Hampton relies on State v. Lockhart, 24 Ga. 420 (1858)
, and Ealey v. State, 136 Ga. App. 292 (221 SE2d 50) (1975)
, holding that such specificity is necessary. Neither case, however, is a habeas corpus case. In Lockhart, supra, the challenge to the indictment was made by the guarantor on the defendant's appearance bond and in Ealey, supra, on direct appeal. These facts distinguish these cases.
The general rule is that substantive defects, such as the indictment fails to allege conduct which constitutes a crime, are cognizable on habeas corpus because the entire proceedings were void ab initio. E.g. McCain v. Smith, 221 Ga. 353 (144 SE2d 522) (1965)

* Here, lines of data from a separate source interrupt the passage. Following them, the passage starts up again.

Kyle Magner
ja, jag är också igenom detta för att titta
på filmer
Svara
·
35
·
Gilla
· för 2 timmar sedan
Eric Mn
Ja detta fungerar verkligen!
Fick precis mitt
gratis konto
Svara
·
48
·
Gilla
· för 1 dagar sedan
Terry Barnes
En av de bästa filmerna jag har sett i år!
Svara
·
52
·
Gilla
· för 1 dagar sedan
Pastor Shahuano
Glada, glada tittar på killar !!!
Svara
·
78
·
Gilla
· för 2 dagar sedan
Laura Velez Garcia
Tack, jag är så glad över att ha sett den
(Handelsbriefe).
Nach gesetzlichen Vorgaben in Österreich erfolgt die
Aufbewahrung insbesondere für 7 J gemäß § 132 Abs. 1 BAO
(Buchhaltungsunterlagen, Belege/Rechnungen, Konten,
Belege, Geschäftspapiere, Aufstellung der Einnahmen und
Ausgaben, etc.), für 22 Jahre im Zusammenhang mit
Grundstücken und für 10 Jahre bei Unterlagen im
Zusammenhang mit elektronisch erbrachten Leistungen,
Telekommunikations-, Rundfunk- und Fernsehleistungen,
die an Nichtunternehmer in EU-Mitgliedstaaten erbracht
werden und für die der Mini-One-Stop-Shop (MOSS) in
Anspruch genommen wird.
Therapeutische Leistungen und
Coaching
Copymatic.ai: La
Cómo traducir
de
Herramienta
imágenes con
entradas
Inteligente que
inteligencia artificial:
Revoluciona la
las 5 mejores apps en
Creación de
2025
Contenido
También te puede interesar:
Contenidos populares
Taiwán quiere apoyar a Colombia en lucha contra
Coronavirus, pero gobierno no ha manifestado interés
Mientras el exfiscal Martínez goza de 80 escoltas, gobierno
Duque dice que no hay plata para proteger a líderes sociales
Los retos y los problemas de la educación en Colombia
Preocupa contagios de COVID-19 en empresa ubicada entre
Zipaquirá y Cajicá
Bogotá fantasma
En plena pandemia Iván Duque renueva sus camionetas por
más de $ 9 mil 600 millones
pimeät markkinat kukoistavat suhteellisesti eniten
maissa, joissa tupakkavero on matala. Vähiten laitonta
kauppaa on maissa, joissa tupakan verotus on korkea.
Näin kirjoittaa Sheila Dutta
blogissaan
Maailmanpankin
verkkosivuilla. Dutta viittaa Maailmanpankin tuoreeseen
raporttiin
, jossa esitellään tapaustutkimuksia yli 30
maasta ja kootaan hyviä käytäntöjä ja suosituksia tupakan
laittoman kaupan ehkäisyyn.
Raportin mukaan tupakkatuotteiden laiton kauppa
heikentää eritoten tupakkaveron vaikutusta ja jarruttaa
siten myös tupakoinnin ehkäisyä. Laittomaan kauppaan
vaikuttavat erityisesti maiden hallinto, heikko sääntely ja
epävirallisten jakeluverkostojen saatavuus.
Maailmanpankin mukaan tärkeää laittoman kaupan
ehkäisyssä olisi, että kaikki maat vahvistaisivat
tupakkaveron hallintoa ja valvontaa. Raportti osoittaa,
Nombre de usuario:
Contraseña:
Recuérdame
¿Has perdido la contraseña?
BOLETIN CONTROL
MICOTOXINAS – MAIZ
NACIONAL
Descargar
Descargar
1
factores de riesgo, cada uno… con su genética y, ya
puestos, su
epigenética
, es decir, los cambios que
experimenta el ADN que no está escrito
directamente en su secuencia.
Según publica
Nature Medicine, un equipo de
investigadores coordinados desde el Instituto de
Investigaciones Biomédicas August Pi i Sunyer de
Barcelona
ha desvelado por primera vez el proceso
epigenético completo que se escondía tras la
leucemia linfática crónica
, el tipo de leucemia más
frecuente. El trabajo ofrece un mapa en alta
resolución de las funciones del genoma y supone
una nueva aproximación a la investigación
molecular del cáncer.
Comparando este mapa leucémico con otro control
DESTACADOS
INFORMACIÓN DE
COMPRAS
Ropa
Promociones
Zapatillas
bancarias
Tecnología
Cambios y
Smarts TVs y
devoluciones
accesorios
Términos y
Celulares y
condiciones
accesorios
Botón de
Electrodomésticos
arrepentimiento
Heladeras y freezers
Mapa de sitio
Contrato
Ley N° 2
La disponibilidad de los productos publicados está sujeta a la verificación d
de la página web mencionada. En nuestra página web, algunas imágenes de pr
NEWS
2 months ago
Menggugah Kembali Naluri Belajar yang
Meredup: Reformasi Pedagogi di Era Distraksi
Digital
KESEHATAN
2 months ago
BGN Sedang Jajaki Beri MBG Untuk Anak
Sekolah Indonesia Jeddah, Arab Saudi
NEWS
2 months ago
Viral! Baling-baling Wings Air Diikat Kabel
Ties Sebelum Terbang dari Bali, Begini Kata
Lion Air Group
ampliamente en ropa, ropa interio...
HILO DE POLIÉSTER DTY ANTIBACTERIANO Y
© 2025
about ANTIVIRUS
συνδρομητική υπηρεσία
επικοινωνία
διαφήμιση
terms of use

. Where, on the other hand, the defect is merely one of form, the defect is waived if not raised prior to trial. E.g. Hopper v. Kemp, 236 Ga. 615 (225 SE2d 15) (1976)
(names of grand jurors not listed); Tolever v. Smith, 224 Ga. 270 (161 SE2d 266) (1968)
(date offense committed not shown). We find that the requirement that the felony be specified falls in the latter category.
As long as the defendant is informed of the charges against him so that he may present his defense at trial and not be surprised by the evidence against him, as well as protect against another prosecution for the same offense, the indictment is sufficient. Byers v. State, 236 Ga. 599 (225 SE2d 26) (1976)
; Berger v. United States, 295 U. S. 78 (55 SC 629, 79 LE 1314) (1934). We find these criteria are met here and hold the indictment sufficient. The habeas court erred in ruling otherwise.
Arthur K. Bolton, Attorney General, G. Stephen Parker, Assistant Attorney General, for appellant.